• Instructions to follow:
From the text on spiritual recovery, list in order the stages through which we experience God's love.
==== Text provided ====
If You Were Victimized, You Need Not Become the Victimizer Yourself - Resources for Spiritual Recovery

We suffer because we are deny ourselves love. Our bodies suffer when we deny them love. And other people suffer when we tempt them to judge or resent us, thereby cutting themselves off from love.

Love is from God. When we walk in His Light and find a bond with Him within through a change of heart, we then experience His love—first His correction, then His forgiveness, followed by His protection. When we experience His forgiveness, we can forgive others. 

We must then also be honest with people. When you are not truthful with others, you are denying them love.

Why do we deny people love? Here are some of the reasons.

We do not understand that love must include truth. So we soften our words, hold our tongue, and try to never make anyone uncomfortable or feel bad. Thereby we allow them to continue in error.

We do not have faith in the power of Truth, and so we want people to be comfortable and experience a little happiness, without discomforting honesty.

Pain is the number one way to make people comply. That is why cruelty, deprivation, and punishment are rampant in this world. Pain is the way that the world gets obedience. It works in several ways. One way is because cruelty tempts the victim to become resentful. And when we are resentful, we thereby fall from love and all that is truly human. 

This causes a terrible psychic pain. This change for the worse, when the soul senses itself falling and failing, is so painful that it makes the soul cry out for relief.

Chances are it will cry out for love from the very one that degraded it. Later in life, the pain associated with the traumatic fall makes the person want to do anything to make the pain go away.
==== Supplied material ====
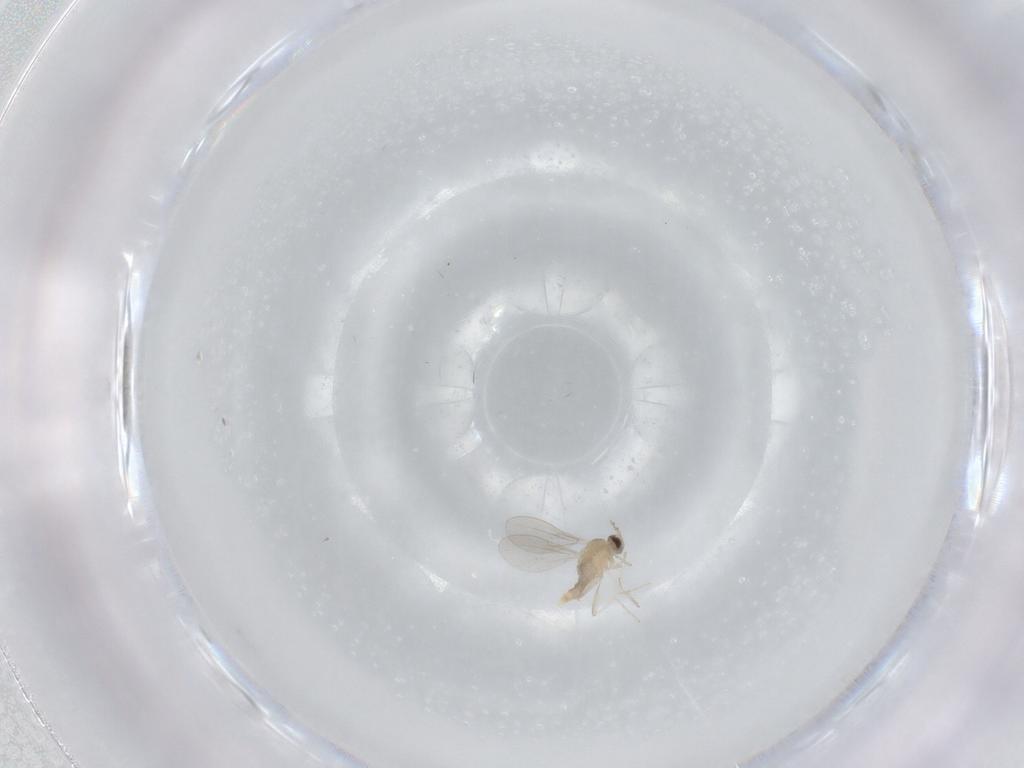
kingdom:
====
• The answer:
His correction, His forgiveness, His protection